Le sue opere suscitano emozione di fronte all’insostituibilità della natura e alla consapevolezza di doverla proteggere.
Yalin Architectural Design
In turco, ‘Yalin’ significa ‘semplicità, umiltà’. Fondato dall’architetto Ömer Selçuk Baz e dall’urbanista Okan Bal, la sobrietà che Yalin ricerca comporta un approccio estetico ma anche politico. In Turchia, lo studio combatte contro quelli che definisce “crimini urbani”: un’assenza di regole e di etica che porta a radere al suolo la città vecchia a vantaggio di una “architettura da vetrina”, mentre la periferia si trasforma in caos.
Come scuola di semplicità, Yalin si concentra sullo sviluppo di siti naturali e culturali.
Il metodo è che ogni progetto è radicato nel suo territorio, che è anche un ambiente umano, perché per costruire gli edifici, Yalin visita le cave e le fornaci vicine, facendo rivivere mestieri artigianali che vanno scomparendo.
L’architettura organica di Yalin continua a svilupparsi anche dopo la fine del cantiere, in sintonia con il paesaggio in cui è immersa. È un’architettura profondamente legata alla geografia, allo spirito del luogo e alle attività che vi si svolgono.
Martin Rauch
Dell’originario mestiere di ceramista, è l’argilla il materiale che ha condotto Martn Rauch verso l’architettura e le costruzioni. Rauch conobbe per la prima volta le capanne di argilla durante un servizio di volontariato in Africa. In seguito, con la sua impresa Lehm-Ton-Erde (letteralmente, fango, argilla, terra) ha portato in Europa la ricchezza culturale e tecnica della costruzione in terra cruda.

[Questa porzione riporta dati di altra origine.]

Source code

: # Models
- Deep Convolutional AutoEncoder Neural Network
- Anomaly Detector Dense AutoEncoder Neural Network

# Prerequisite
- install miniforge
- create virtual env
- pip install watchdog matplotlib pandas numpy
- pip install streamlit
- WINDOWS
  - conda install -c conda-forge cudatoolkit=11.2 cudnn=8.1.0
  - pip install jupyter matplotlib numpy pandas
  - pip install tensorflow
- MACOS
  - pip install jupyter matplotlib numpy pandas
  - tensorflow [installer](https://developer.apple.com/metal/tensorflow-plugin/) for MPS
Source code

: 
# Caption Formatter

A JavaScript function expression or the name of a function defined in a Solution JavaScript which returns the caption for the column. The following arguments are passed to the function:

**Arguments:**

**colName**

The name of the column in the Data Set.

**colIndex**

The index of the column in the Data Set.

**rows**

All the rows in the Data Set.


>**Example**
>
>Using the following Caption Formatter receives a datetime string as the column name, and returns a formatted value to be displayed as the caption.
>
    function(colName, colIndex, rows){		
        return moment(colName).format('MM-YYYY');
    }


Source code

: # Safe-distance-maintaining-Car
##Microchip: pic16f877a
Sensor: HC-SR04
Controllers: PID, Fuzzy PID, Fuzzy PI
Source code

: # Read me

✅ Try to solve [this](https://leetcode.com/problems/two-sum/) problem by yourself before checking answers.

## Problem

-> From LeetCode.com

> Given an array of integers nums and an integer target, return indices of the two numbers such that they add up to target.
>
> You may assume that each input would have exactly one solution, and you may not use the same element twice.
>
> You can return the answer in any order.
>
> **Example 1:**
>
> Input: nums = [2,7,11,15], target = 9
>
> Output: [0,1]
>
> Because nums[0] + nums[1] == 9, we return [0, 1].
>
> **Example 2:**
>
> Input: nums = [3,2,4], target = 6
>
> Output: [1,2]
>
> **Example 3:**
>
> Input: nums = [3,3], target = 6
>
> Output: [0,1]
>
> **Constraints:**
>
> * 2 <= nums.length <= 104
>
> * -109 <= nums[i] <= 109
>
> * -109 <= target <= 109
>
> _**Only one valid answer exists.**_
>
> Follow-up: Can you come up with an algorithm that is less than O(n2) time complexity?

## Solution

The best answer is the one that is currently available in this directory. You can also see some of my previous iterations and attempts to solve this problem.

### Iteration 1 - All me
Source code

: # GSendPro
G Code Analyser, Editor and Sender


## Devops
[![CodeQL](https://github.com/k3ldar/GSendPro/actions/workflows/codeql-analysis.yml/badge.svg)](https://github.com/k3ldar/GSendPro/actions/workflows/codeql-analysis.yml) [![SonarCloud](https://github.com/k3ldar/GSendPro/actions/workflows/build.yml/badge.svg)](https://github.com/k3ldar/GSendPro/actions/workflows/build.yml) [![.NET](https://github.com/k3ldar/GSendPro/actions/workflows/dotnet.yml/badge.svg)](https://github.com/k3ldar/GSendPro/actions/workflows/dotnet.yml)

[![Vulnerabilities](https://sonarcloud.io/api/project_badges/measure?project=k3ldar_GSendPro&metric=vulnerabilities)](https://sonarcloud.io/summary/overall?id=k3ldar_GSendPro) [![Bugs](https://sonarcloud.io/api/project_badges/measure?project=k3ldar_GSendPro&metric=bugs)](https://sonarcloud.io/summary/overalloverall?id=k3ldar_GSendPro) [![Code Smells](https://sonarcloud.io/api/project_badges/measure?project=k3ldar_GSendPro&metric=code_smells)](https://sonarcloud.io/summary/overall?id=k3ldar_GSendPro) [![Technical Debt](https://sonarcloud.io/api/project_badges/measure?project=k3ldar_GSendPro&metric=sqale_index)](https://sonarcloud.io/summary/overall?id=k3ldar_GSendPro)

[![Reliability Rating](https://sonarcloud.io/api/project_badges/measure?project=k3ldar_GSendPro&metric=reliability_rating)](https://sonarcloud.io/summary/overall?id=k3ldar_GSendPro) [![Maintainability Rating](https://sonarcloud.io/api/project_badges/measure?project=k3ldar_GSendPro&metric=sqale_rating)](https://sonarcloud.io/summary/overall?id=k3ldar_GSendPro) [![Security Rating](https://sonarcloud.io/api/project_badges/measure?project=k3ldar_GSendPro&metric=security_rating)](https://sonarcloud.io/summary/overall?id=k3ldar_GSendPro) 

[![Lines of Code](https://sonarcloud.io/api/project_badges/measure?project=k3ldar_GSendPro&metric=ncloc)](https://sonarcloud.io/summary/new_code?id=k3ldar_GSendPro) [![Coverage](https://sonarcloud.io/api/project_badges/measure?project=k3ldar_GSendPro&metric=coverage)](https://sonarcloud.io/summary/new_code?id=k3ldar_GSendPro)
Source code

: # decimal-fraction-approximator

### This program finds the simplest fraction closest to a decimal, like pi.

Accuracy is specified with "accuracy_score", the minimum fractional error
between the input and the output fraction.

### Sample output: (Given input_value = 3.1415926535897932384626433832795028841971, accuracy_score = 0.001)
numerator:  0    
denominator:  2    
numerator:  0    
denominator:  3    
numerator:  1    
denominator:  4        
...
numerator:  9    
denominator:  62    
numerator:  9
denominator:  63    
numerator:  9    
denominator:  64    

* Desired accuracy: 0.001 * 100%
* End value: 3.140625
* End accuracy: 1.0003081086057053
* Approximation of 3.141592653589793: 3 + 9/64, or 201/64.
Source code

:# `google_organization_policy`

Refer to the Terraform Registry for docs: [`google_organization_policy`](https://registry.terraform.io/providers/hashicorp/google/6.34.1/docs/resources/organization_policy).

Ecologista convinto, oltre che esteta, Rauch estrae l’argilla dal sito del cantiere, ristabilendo un legame tra edificio e paesaggio. Autodidatta, ha trasformato l’argilla in un materiale contemporaneo, inventando macchine per la prefabbricazione di muri e avviare costruzioni in terra su larga scala.
Oggi Martin Rauch è un esperto consultato da grandi architetti come Herzog & de Meuron, Lina Ghotmeh, Anna Heringer, Snøhetta.